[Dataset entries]

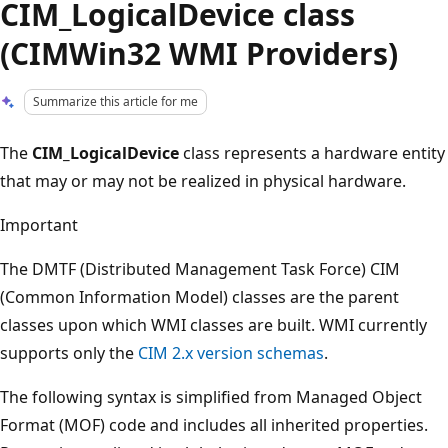
CIM_LogicalDevice class
(CIMWin32 WMI Providers)
Summarize this article for me
The
CIM_LogicalDevice
class represents a hardware entity
that may or may not be realized in physical hardware.
Important
The DMTF (Distributed Management Task Force) CIM
(Common Information Model) classes are the parent
classes upon which WMI classes are built. WMI currently
supports only the
CIM 2.x version schemas
.
The following syntax is simplified from Managed Object
Format (MOF) code and includes all inherited properties.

- **Problem**
Copy the records exactly. Skip the pictures.

- **Answer to this task**
CIM_LogicalDevice class
(CIMWin32 WMI Providers)
Summarize this article for me
The
CIM_LogicalDevice
class represents a hardware entity
that may or may not be realized in physical hardware.
Important
The DMTF (Distributed Management Task Force) CIM
(Common Information Model) classes are the parent
classes upon which WMI classes are built. WMI currently
supports only the
CIM 2.x version schemas
.
The following syntax is simplified from Managed Object
Format (MOF) code and includes all inherited properties.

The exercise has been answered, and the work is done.